On Friday, the US’ decision to hike tariffs to 25 per cent on $200 billion worth of Chinese goods took effect, a move that could impact goods trade in more than 5,700 product categories and spark off another round of tariff wars between the two largest economies of the world.
Reuters report that Beijing has said it would strike back, ratcheting up tensions as the two sides pursue last-ditch talks to try salvaging a deal to avert the crisis.
Trade Impact
The biggest Chinese import sector impacted by the hike in tariffs is the $20 billion-plus category of internet modems, routers and other data transmission devices, alongside printed circuit boards used in a number of US-made products. Furniture, lighting products, auto parts, vacuum cleaners and building materials are also faced with higher levies. The tariffs could hamper the rebound in the US economy, with consumption likely to take a hit as these tariffs would be paid by American consumers and businesses.
India impact
There could be a short-term impact on the stock markets. The benchmark Sensex at the Bombay Stock Exchange has been falling in line with the global markets that have been falling over fears of the escalating trade war between the US and China.

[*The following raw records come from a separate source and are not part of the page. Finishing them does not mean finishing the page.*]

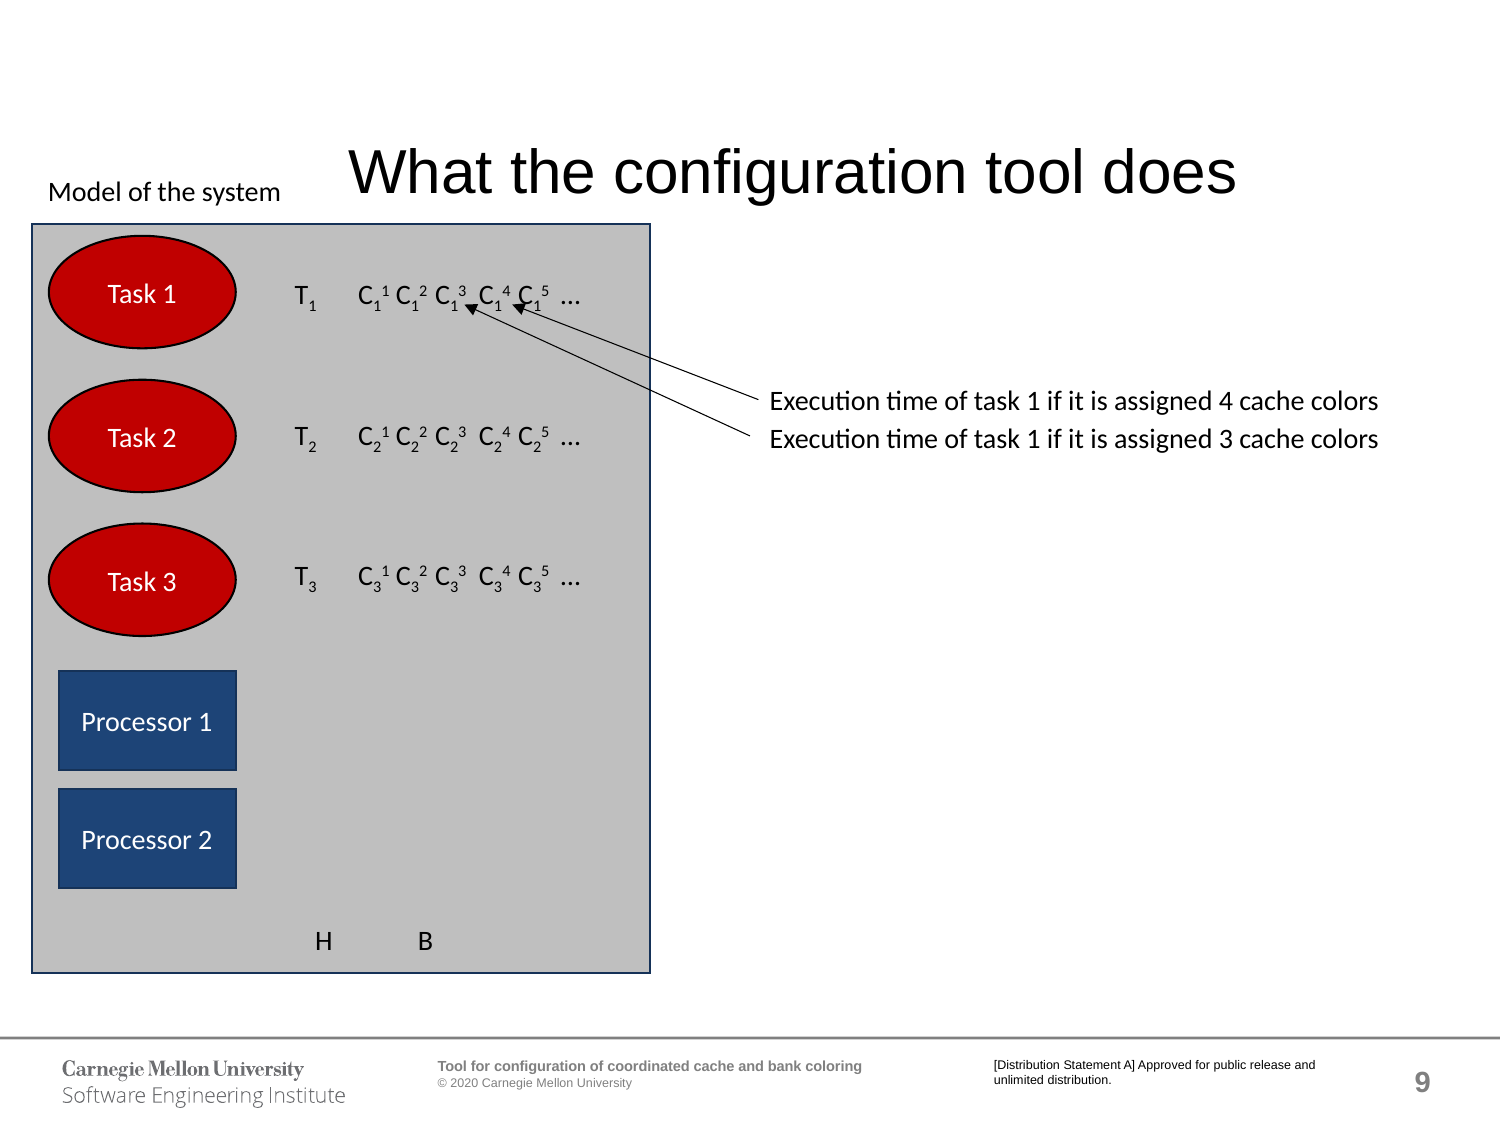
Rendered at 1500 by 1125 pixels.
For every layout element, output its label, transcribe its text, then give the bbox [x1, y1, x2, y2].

text_box Task 1 [47, 234, 237, 350]
text_box Model of the system [33, 166, 297, 215]
title What the configuration tool does [348, 140, 1256, 224]
text_box Execution time of task 1 if it is assigned 3 cache colors [754, 423, 1395, 462]
text_box T2 [279, 410, 332, 464]
text_box Processor 1 [58, 670, 237, 771]
text_box C21 C22 C23 C24 C25 … [343, 410, 630, 464]
text_box C11 C12 C13 C14 C15 … [343, 269, 630, 323]
text_box T3 [279, 549, 332, 603]
text_box T1 [279, 269, 332, 323]
text_box B [403, 914, 449, 964]
text_box H [300, 914, 348, 964]
text_box C31 C32 C33 C34 C35 … [343, 549, 630, 603]
text_box Processor 2 [58, 788, 237, 889]
text_box Task 3 [47, 522, 237, 638]
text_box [464, 304, 750, 436]
text_box [31, 223, 651, 974]
text_box Task 2 [47, 378, 237, 494]
text_box Execution time of task 1 if it is assigned 4 cache colors [754, 374, 1395, 423]
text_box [512, 304, 759, 400]
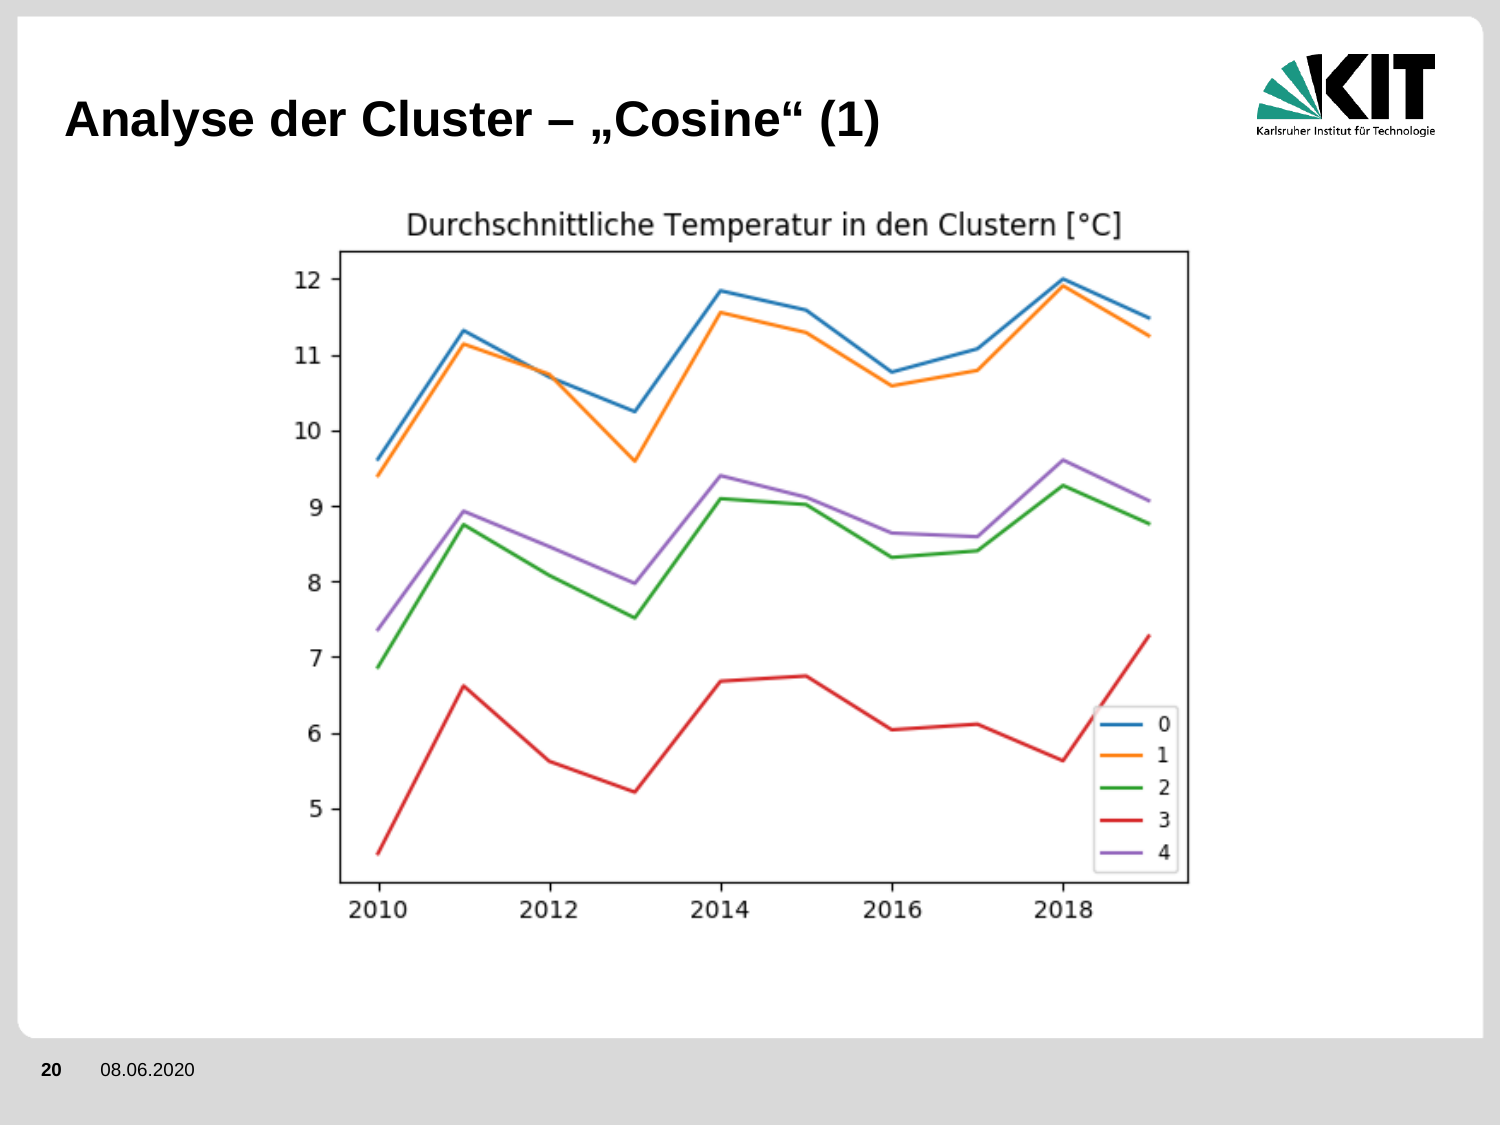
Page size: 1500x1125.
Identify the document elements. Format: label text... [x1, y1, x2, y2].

picture [0, 0, 1500, 1125]
title Analyse der Cluster – „Cosine“ (1) [64, 54, 1198, 147]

While the concerns last week hovered around the US decision to withdraw waivers on imports from Iran that led to a rise in crude oil prices and fall in equity markets, the growing concern over the escalation of US-China trade war has spooked the market worldwide in the last week.

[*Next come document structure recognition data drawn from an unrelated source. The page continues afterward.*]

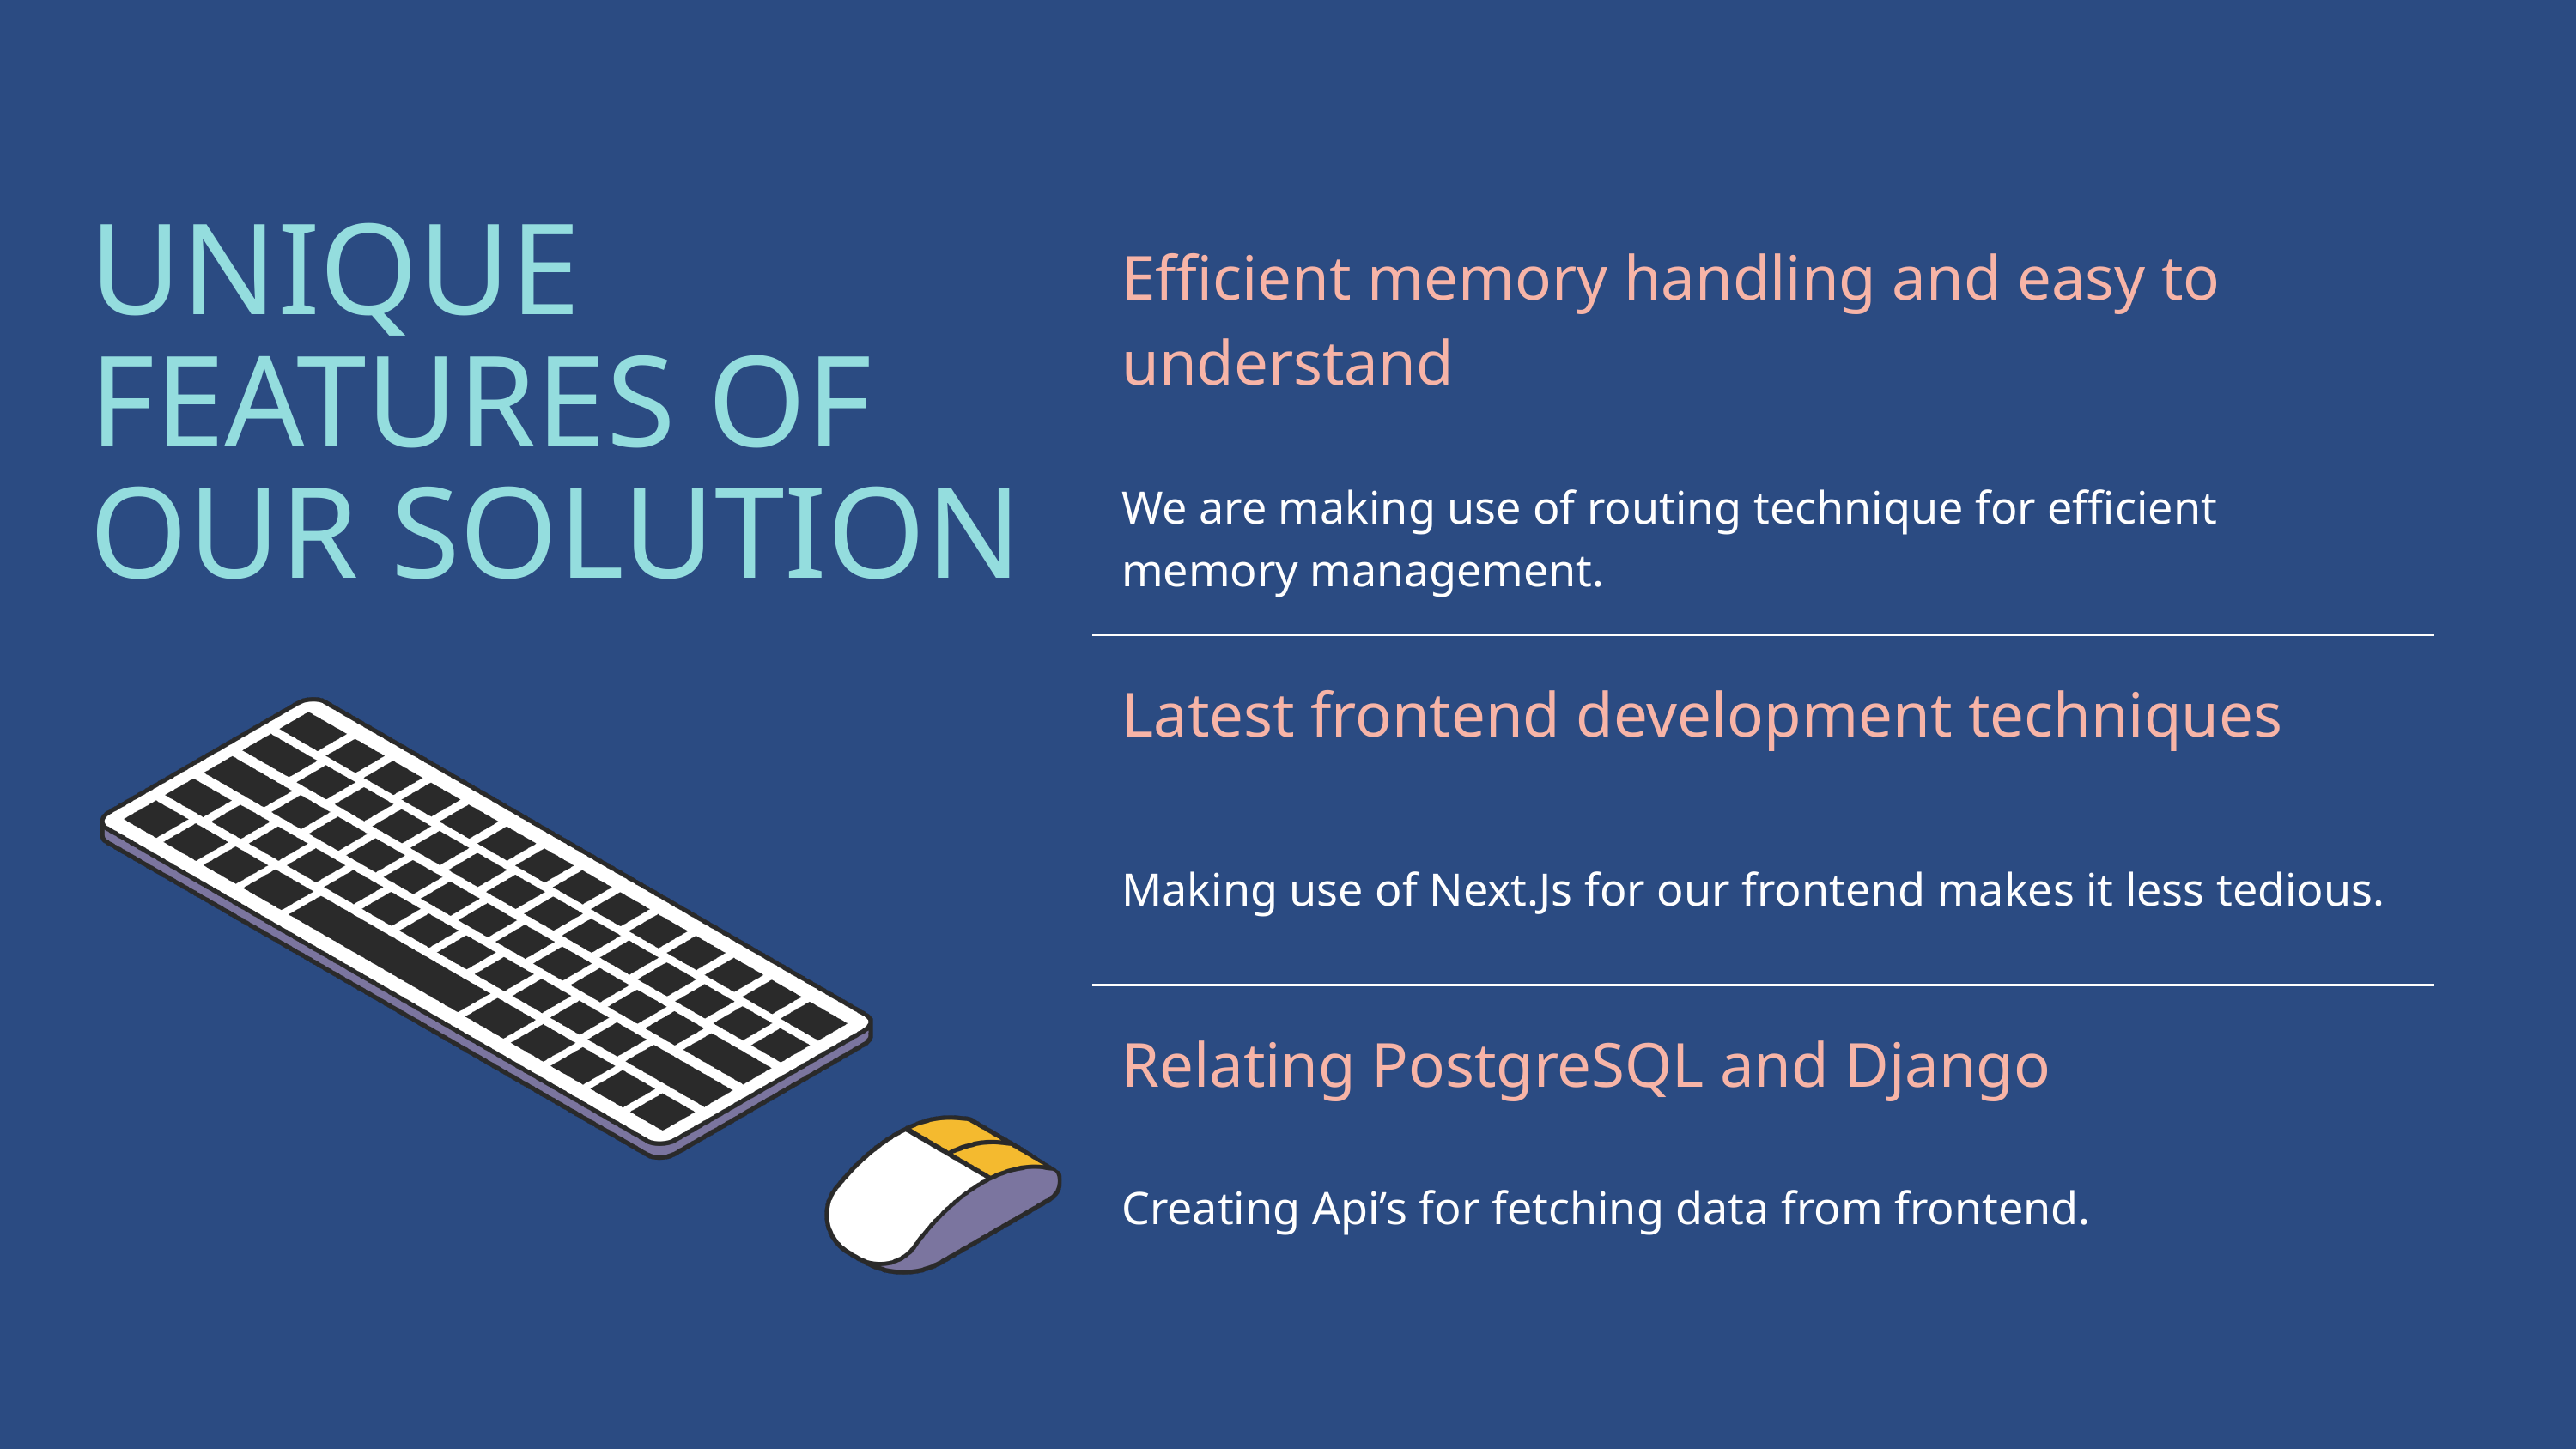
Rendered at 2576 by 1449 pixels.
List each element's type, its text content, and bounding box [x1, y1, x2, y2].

table_cell Making use of Next.Js for our frontend makes it less tedious. [1098, 792, 2428, 984]
table_cell Relating PostgreSQL and Django [1098, 986, 2428, 1137]
table_header Efficient memory handling and easy to understand [1098, 199, 2428, 436]
table_cell We are making use of routing technique for efficient memory management. [1098, 442, 2428, 634]
text_box [100, 730, 1062, 1276]
table_cell Latest frontend development techniques [1098, 636, 2428, 787]
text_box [89, 196, 1062, 724]
table_cell Creating Api’s for fetching data from frontend. [1098, 1143, 2428, 1270]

In the longer run, while a slowdown in the US economy does not augur well for emerging markets, the trade war heralds a silver lining for some countries. India is among a handful of countries that stand to benefit from the trade tensions between the world’s top two economies, the UN has said in a report.
Of the $200 billion in Chinese exports that are subject to US tariffs, only about six per cent will be picked up by firms in the US, according to a report released February by the UN Conference on Trade and Development (UNCTAD).
Countries that are expected to benefit the most from the trade war are the EU members as exports in the bloc are likely to grow by $70 billion. Japan and Canada will see exports increase by more than $20 billion each, it said. Other countries set to benefit from the trade tensions include Australia, with 4.6 per cent export gains, Brazil (3.8) India (3.5), Philippines (3.2) and Vietnam (5), the study said.